(Records excerpted from a collection)
-- -- --
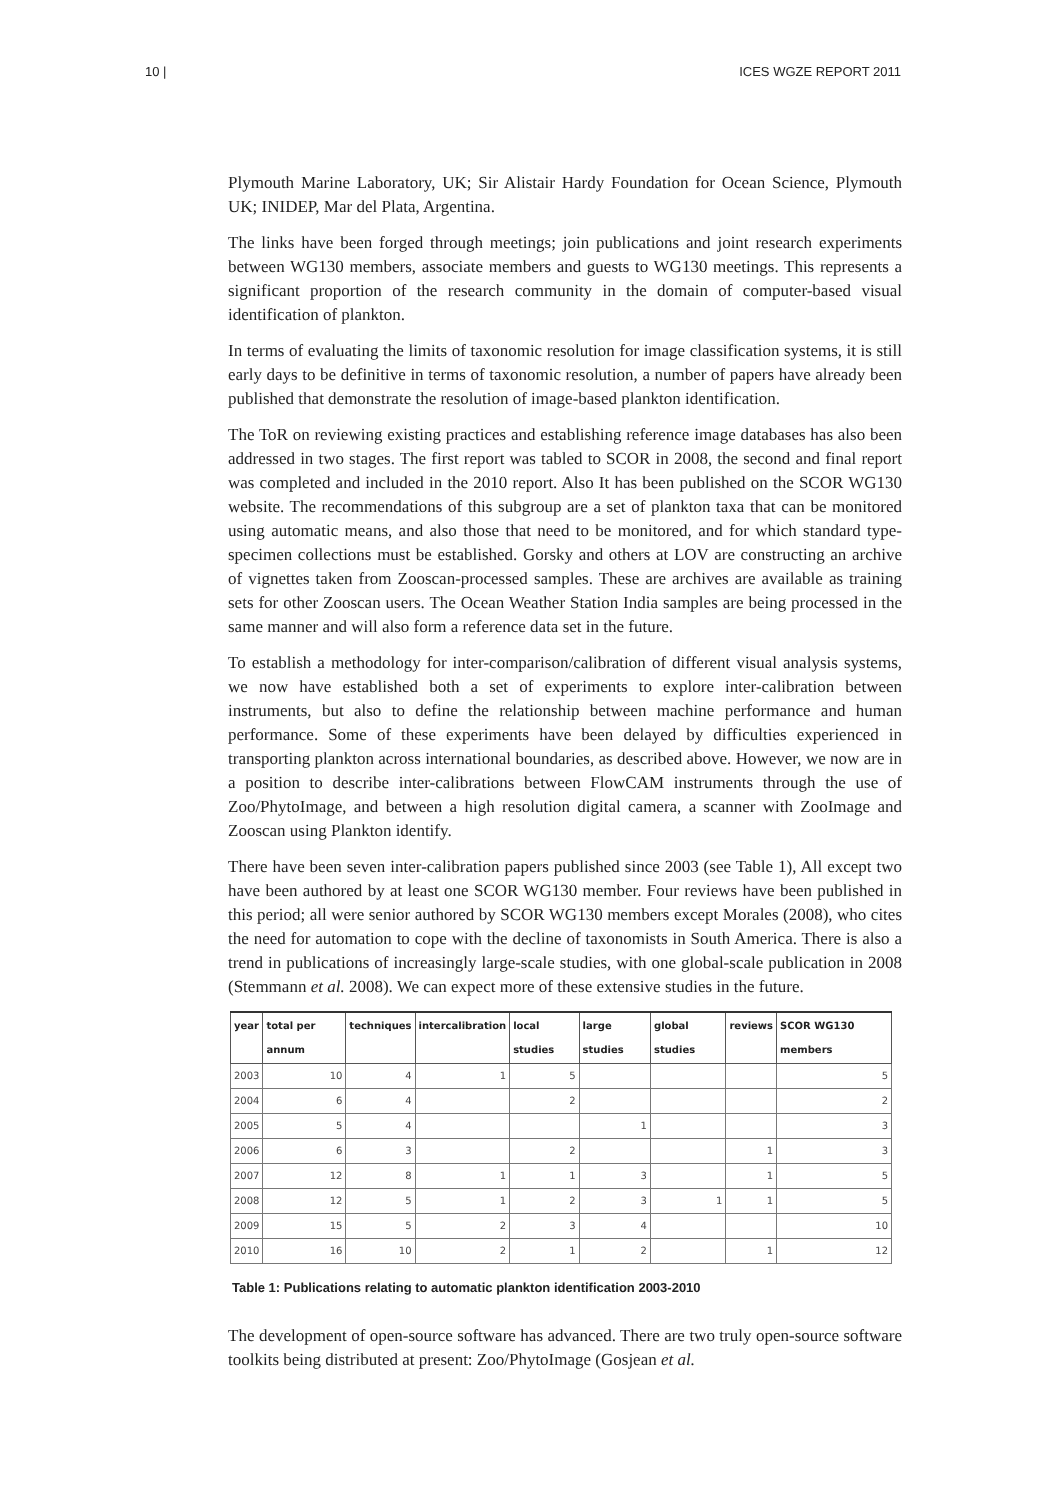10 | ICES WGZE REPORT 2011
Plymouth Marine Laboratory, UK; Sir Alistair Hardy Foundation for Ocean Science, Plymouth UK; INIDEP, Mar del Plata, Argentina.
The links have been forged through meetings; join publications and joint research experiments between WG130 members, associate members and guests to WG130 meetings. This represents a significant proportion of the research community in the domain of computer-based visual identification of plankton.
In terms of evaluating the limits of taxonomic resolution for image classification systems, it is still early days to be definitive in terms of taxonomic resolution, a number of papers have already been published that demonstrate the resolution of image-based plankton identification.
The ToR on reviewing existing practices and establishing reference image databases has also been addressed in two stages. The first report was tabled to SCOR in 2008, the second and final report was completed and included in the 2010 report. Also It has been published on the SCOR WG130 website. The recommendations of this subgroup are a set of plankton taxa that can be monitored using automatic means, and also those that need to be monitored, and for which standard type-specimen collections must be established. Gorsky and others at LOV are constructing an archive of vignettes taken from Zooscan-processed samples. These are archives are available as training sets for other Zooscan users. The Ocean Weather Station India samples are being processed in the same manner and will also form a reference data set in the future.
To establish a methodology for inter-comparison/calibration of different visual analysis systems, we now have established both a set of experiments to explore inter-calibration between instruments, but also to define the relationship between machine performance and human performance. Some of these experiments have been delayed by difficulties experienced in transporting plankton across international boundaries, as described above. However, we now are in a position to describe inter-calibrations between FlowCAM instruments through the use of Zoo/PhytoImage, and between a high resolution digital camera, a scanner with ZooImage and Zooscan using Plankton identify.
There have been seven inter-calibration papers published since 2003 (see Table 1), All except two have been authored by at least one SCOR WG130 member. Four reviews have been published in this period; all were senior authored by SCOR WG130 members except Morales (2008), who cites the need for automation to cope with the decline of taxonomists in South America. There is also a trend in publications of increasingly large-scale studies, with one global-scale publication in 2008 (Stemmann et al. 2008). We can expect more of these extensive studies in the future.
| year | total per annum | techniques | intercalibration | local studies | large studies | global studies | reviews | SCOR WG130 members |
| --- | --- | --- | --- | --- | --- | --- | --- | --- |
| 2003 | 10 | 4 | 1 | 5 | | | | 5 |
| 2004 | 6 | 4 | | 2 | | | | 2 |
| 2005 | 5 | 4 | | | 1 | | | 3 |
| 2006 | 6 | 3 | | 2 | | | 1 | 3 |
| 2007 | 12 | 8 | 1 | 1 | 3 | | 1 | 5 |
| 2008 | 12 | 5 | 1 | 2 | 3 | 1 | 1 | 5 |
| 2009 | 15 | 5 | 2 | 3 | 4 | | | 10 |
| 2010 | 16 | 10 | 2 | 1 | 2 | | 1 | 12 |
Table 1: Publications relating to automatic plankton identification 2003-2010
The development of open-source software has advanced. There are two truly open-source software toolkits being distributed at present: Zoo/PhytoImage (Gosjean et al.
-- -- --
TASK DESCRIPTION
Pictures aside, retype the entries above exactly as they are.

ANSWER BOX
10 | ICES WGZE REPORT 2011
Plymouth Marine Laboratory, UK; Sir Alistair Hardy Foundation for Ocean Science, Plymouth UK; INIDEP, Mar del Plata, Argentina.
The links have been forged through meetings; join publications and joint research experiments between WG130 members, associate members and guests to WG130 meetings. This represents a significant proportion of the research community in the domain of computer-based visual identification of plankton.
In terms of evaluating the limits of taxonomic resolution for image classification systems, it is still early days to be definitive in terms of taxonomic resolution, a number of papers have already been published that demonstrate the resolution of image-based plankton identification.
The ToR on reviewing existing practices and establishing reference image databases has also been addressed in two stages. The first report was tabled to SCOR in 2008, the second and final report was completed and included in the 2010 report. Also It has been published on the SCOR WG130 website. The recommendations of this subgroup are a set of plankton taxa that can be monitored using automatic means, and also those that need to be monitored, and for which standard type-specimen collections must be established. Gorsky and others at LOV are constructing an archive of vignettes taken from Zooscan-processed samples. These are archives are available as training sets for other Zooscan users. The Ocean Weather Station India samples are being processed in the same manner and will also form a reference data set in the future.
To establish a methodology for inter-comparison/calibration of different visual analysis systems, we now have established both a set of experiments to explore inter-calibration between instruments, but also to define the relationship between machine performance and human performance. Some of these experiments have been delayed by difficulties experienced in transporting plankton across international boundaries, as described above. However, we now are in a position to describe inter-calibrations between FlowCAM instruments through the use of Zoo/PhytoImage, and between a high resolution digital camera, a scanner with ZooImage and Zooscan using Plankton identify.
There have been seven inter-calibration papers published since 2003 (see Table 1), All except two have been authored by at least one SCOR WG130 member. Four reviews have been published in this period; all were senior authored by SCOR WG130 members except Morales (2008), who cites the need for automation to cope with the decline of taxonomists in South America. There is also a trend in publications of increasingly large-scale studies, with one global-scale publication in 2008 (Stemmann et al. 2008). We can expect more of these extensive studies in the future.
| year | total per annum | techniques | intercalibration | local studies | large studies | global studies | reviews | SCOR WG130 members |
| --- | --- | --- | --- | --- | --- | --- | --- | --- |
| 2003 | 10 | 4 | 1 | 5 | | | | 5 |
| 2004 | 6 | 4 | | 2 | | | | 2 |
| 2005 | 5 | 4 | | | 1 | | | 3 |
| 2006 | 6 | 3 | | 2 | | | 1 | 3 |
| 2007 | 12 | 8 | 1 | 1 | 3 | | 1 | 5 |
| 2008 | 12 | 5 | 1 | 2 | 3 | 1 | 1 | 5 |
| 2009 | 15 | 5 | 2 | 3 | 4 | | | 10 |
| 2010 | 16 | 10 | 2 | 1 | 2 | | 1 | 12 |
Table 1: Publications relating to automatic plankton identification 2003-2010
The development of open-source software has advanced. There are two truly open-source software toolkits being distributed at present: Zoo/PhytoImage (Gosjean et al.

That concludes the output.